## [Activity]
In the material below, which lines hold the word "buttons"? Pick each one out.

## [Given material]
────────────────────
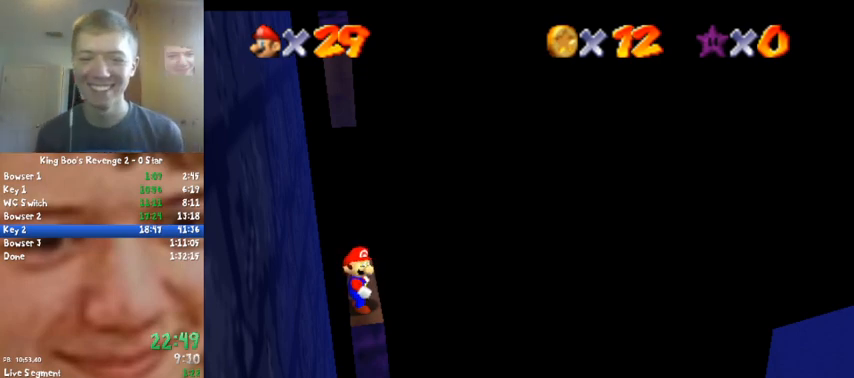
Gameplay with a controller (Nintendo layout); each line is a JSON object with the inputs held at the frame after it. "events" lists button and stick changes between this image and that frame as [ms after this image, input, new state], when the widget could be followed in between. Not read: L1 L3 R3.
{"buttons": [], "left_stick": "center", "events": [[133, "C_RIGHT", "down"], [167, "C_DOWN", "down"], [233, "C_DOWN", "up"], [300, "C_RIGHT", "up"]]}
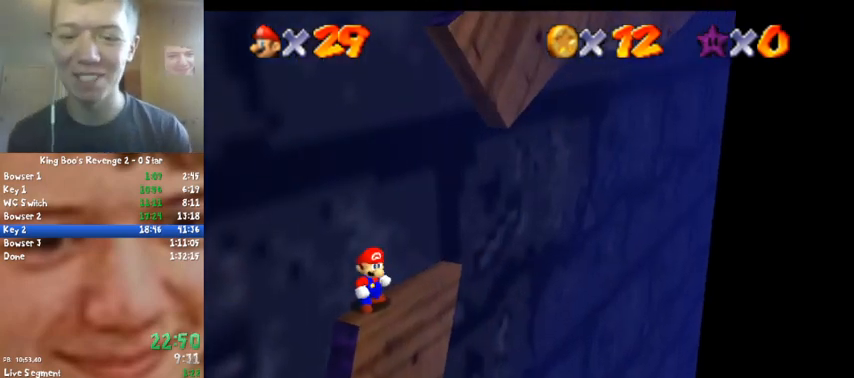
{"buttons": [], "left_stick": "center", "events": []}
────────────────────
## [Solution]
{"buttons": [], "left_stick": "center", "events": [[133, "C_RIGHT", "down"], [167, "C_DOWN", "down"], [233, "C_DOWN", "up"], [300, "C_RIGHT", "up"]]}
{"buttons": [], "left_stick": "center", "events": []}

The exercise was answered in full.